O primeiro-ministro iraquiano, Nouri al-Maliki, afirmou nesta segunda-feira que 90% dos terroristas que agem no Iraque chegam ao país vindos da Síria, uma acusação a mais na escalada de tensão entre os dois vizinhos.
Maliki deu tal declaração depois de se reunir em Bagdá com o ministro de Assuntos Exteriores turco, Ahmed Davutoglu, que foi à capital iraquiana para tentar suavizar a áspera relação entre Iraque e Síria.
O primeiro-ministro iraquiano afirmou que "90% dos terroristas de várias nacionalidades que se infiltraram no Iraque vieram de território sírio", diante de uma onda de violência que deixou centenas de mortos nos últimos meses.
A tensão entre Síria e Iraque ganhou força depois dos atentados de 19 de agosto em Bagdá, quando 87 pessoas morreram e mais de mil ficaram feridas.
As autoridades de Bagdá sustentam que Mohammed Yunis al Ahmed e Satam al Farhan, ativistas do antigo partido governante do Iraque, o Baath, e que supostamente residem na Síria, estariam vinculados a estes atentados, motivo pelo qual pediram sua extradição.
Maliki pediu nesta segunda para que Damasco entregue às autoridades iraquianas todos os suspeitos de participar de atos terroristas no país.
"Desde 2004, o Iraque apresenta à Síria nomes, endereços, documentos e evidências das atividades dos terroristas (que residem na Síria), incluindo as instruções e o apoio recebido dos líderes do Baath", acrescentou Maliki.
O braço iraquiano da Al-Qaeda foi responsabilizado pelos atentados do dia 19. Embora o governo de Bagdá tenha acusado inicialmente membros do Baath e Al-Qaeda, nos últimos dias o país vem insistindo na suposta responsabilidade do partido ao qual pertencia Saddam Hussein (1979-2003).
O ministro de Assuntos Exteriores turco expressou sua esperança em que a atual tensão entre os dois países seja superada em breve.
Davutoglu disse que busca "reduzir as tensões entre os dois países e restaurar a confiança mútua".
O ministro turco continuará suas negociações em Damasco, para onde segue nas próximas horas.
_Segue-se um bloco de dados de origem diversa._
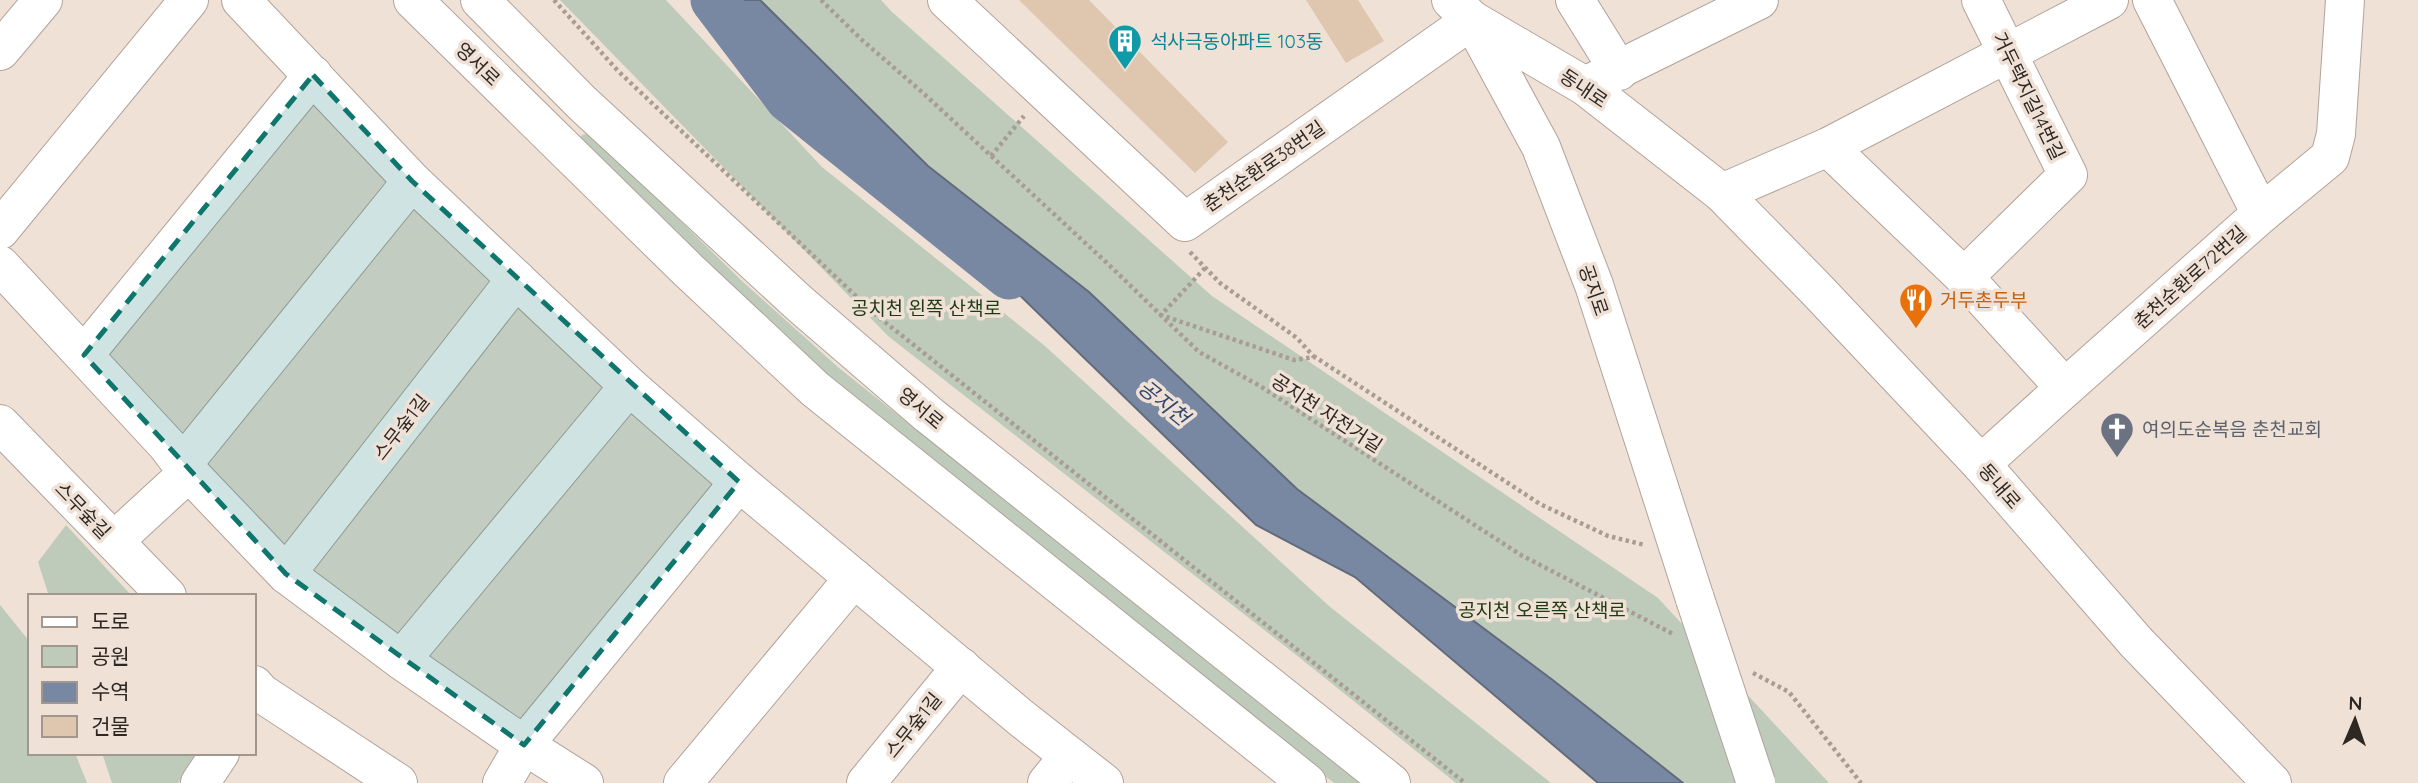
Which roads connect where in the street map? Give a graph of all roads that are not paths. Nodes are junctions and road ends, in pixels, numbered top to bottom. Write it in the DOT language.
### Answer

Lá, o presidente sírio, Bashar al-Assad, já advertiu que seu país considera as acusações iraquianas como "imorais".
"Quando se acusa a Síria de matar iraquianos, em um momento no qual a Síria abriga 1,2 milhão de iraquianos, o mínimo que se pode dizer sobre estas acusações é que são imorais", afirmou Assad.
O presidente da Síria lamentou que o Iraque não apresente provas de suas acusações, que, para ele, têm caráter político.
Analistas políticos da região descartam que a Síria tenha permitido que membros do partido Baath iraquiano tenham se infiltrado no Iraque desde seu território.
O partido Baath (nasserista, socialista e laico) está no poder na Síria, mas as relações com o homônimo iraquiano sempre foram péssimas.